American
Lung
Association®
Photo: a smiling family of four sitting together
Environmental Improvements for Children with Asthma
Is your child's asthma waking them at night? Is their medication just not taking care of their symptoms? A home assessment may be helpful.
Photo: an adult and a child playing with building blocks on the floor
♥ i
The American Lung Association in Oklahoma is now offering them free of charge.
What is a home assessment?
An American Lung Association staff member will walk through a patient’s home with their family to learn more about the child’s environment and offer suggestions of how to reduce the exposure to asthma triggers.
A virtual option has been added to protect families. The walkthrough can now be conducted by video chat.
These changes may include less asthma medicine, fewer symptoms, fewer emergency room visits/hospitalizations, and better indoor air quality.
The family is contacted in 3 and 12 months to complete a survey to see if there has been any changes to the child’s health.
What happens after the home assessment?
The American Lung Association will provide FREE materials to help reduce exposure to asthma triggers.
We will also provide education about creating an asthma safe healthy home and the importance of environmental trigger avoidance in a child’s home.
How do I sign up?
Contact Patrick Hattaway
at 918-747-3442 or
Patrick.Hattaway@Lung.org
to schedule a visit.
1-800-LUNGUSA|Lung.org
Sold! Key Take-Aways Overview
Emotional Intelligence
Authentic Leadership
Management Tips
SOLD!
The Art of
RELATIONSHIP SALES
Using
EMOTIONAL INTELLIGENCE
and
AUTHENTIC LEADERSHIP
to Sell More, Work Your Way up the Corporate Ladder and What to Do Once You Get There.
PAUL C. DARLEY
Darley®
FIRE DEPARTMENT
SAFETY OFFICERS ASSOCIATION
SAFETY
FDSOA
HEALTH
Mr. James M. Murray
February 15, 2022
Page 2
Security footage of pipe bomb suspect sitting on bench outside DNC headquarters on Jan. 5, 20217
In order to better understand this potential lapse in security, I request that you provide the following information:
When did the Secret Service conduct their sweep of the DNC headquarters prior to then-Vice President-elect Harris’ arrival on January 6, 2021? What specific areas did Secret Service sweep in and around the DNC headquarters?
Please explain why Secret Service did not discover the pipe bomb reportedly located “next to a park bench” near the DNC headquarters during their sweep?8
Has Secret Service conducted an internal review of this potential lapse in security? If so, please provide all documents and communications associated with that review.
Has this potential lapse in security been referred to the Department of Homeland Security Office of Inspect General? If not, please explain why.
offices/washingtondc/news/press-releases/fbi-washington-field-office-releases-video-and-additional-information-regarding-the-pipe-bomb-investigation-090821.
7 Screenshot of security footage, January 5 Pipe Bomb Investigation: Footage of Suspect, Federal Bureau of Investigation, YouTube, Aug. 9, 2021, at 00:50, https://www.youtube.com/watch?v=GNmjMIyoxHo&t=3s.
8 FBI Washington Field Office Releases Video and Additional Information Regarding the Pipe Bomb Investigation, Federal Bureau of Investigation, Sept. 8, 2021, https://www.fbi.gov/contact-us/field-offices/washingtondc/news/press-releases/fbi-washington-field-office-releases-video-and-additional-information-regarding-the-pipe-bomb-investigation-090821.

════════

• _TASK_: Please state how many lines of the listing contain the string "changes". Give only that number.

• _YOUR SOLUTION_: 2